Zen for everyday life: cognitive psychology and Buddhism

“The mind has its own place, and in itself can make a hell out of heaven, a hell out of heaven.” (Paradise Lost, Volume 1, 247).

“Whatever an enemy may do to an enemy, or an enemy to an enemy, the misguided mind can make you even worse.” (Pali canon, Udāna 4.33).

“It’s wonderful to train the mind, moving so quickly, grabbing whatever it wants. It’s good to have a well-trained mind, for a well-trained mind brings happiness. (Pali Canon, Dhammapada 3.35).

The delta variant of COVID-19 is of concern. Recently, Austin Public Health announced that we are returning to Step 3 of the COVID-19 risk-based guidelines. Our larger environment has an impact on our thoughts, emotions, behaviors and relationships. The stress associated with the pandemic reflects societal concerns of economic and cultural tensions. Now, more than ever, it is important to slow down, monitor and understand our mind so that we can bring more compassion and healing to our society.

It is important to recognize that a lot of good things are happening in our society. When the night is darkest, it is also when we can see the stars most clearly. And, we never want to downplay the tensions and challenges that exist in our society. Sometimes we can feel quite divided and we don’t want to exacerbate those divisions. By facing these divisions honestly and directly, we can transform them and come together as a society.

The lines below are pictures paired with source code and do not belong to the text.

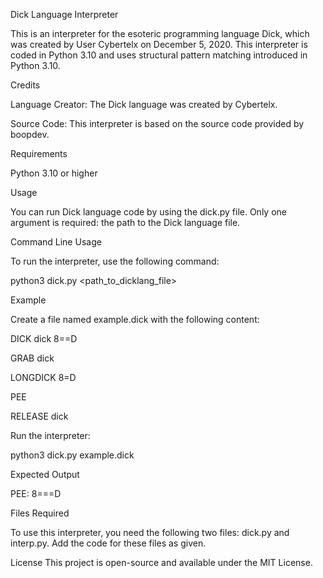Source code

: Dick Language Interpreter

This is an interpreter for the esoteric programming language Dick, which was created by User Cybertelx on December 5, 2020. This interpreter is coded in Python 3.10 and uses structural pattern matching introduced in Python 3.10.


Credits

Language Creator: The Dick language was created by Cybertelx.

Source Code: This interpreter is based on the source code provided by boopdev.

Requirements


Python 3.10 or higher


Usage

You can run Dick language code by using the dick.py file. Only one argument is required: the path to the Dick language file.


Command Line Usage

To run the interpreter, use the following command:

python3 dick.py <path_to_dicklang_file>



Example

Create a file named example.dick with the following content:

DICK dick 8==D

GRAB dick

LONGDICK 8=D

PEE

RELEASE dick


Run the interpreter:

python3 dick.py example.dick

Expected Output

PEE: 8===D


Files Required

To use this interpreter, you need the following two files: dick.py and interp.py. Add the code for these files as given.


License
This project is open-source and available under the MIT License.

Likewise, the critical areas of religion and mental health can also feel divided if left unchecked; which, like our society at large, is something we need to take care of. Religion and psychology have a lot in common and can help each other, which is also emblematic of how other divisions of our society can work together for the betterment of our society.

MORE ZEN FOR EVERYDAY LIFE: Exploring the Intersections of Psychology, Spirituality and Religion

In my previous column, I discussed professional mental health guidelines related to the integration of religion, spirituality, and psychological interventions. In this column and in future ones, I will dig deeper and be more specific, exploring the commonalities and possible intersections between these seminal disciplines (focusing on Zen) so that we can work together to help alleviate suffering and to cultivate well-being. While we find common ground between these seemingly disparate areas, we can also find common ground in other seemingly disparate areas.

One of the leading schools of psychology is known as Cognitive Psychology, and as the name suggests, it focuses primarily on working and understanding how we think. A contemporary and definitive explanation of cognitive therapy is “Cognitive Behavior Therapy: The Basics and Beyond” by Judith Beck, a text that describes many fundamental approaches to this often used treatment modality. Beck sums up much of the cognitive approach when she says: “Realistic assessment and modification of thinking produces improved mood and behavior. Lasting improvement results from changing the patient’s underlying dysfunctional beliefs ”(p. 1).

Cognitive therapy is often accomplished through Socratic-style questioning, a process Beck describes as “collaborative empiricism” and “guided discovery.” Cognitive therapy works on a theory of mind focusing on three interrelated cognitive processes: automatic thoughts, intermediate beliefs, and core beliefs. Automatic thoughts are often unrecognized by the client and occur thousands of times every day. They are quick and subtle, but can have a strong influence on how we see and experience the world. Automatic thoughts have a powerful impact on a client’s emotional state. Intermediate beliefs are made up of rules, attitudes and assumptions held by the client; they often involve our interpersonal relationships, the way we interact with others. Fundamental beliefs, or patterns, are the central ideas that a person has about himself and the world. Our core beliefs are the deep gravitational ocean currents of our mind. They are difficult to see but can drive all other levels of cognitive functioning.

David Zuniga

We have a whole range of thoughts, some positive, some negative or neutral. Sometimes they are useful, sometimes they are not. Sometimes they’re true, sometimes they’re not. Sometimes whether or not a thought is useful depends on the context. Our way of thinking is the result of many interrelated factors: our genetics, our culture, our life experiences, etc.

MORE FROM ZEN EVERY DAY: Psychology, Zen and meditation

For much of their life, a person can function under the influence of positive and healthy thought patterns. When stressors and life circumstances become overwhelming (such as a pandemic or cultural upheaval), negative core beliefs come into play. There are many therapeutic methods for developing more adaptive and useful ways of thinking, including Zen meditation techniques, such as mindfulness. Mindfulness, derived from Buddhism, is an awareness of the things that influence us and make us who we are, such as our body and physical sensations, our emotions, thoughts and how we interact with our environment. Mindfulness is a practice of slowing down and paying attention to the way we think and live. It is a research-backed way to facilitate psychological change and growth. Mindfulness is a very practical way to learn more about our way of thinking, helping us to see reality more directly. It is also a clever bridge between religion and psychology. One thing to think about is this: What helps you understand your thinking more clearly, so that you can use your thinking to help you bring peace to your life and to the world at large?

Dr David Zuniga is a clinical psychologist in private practice in Austin, and he is also an ordained Zen Buddhist priest; its website is a free source of interdisciplinary support: drdavidzuniga.com.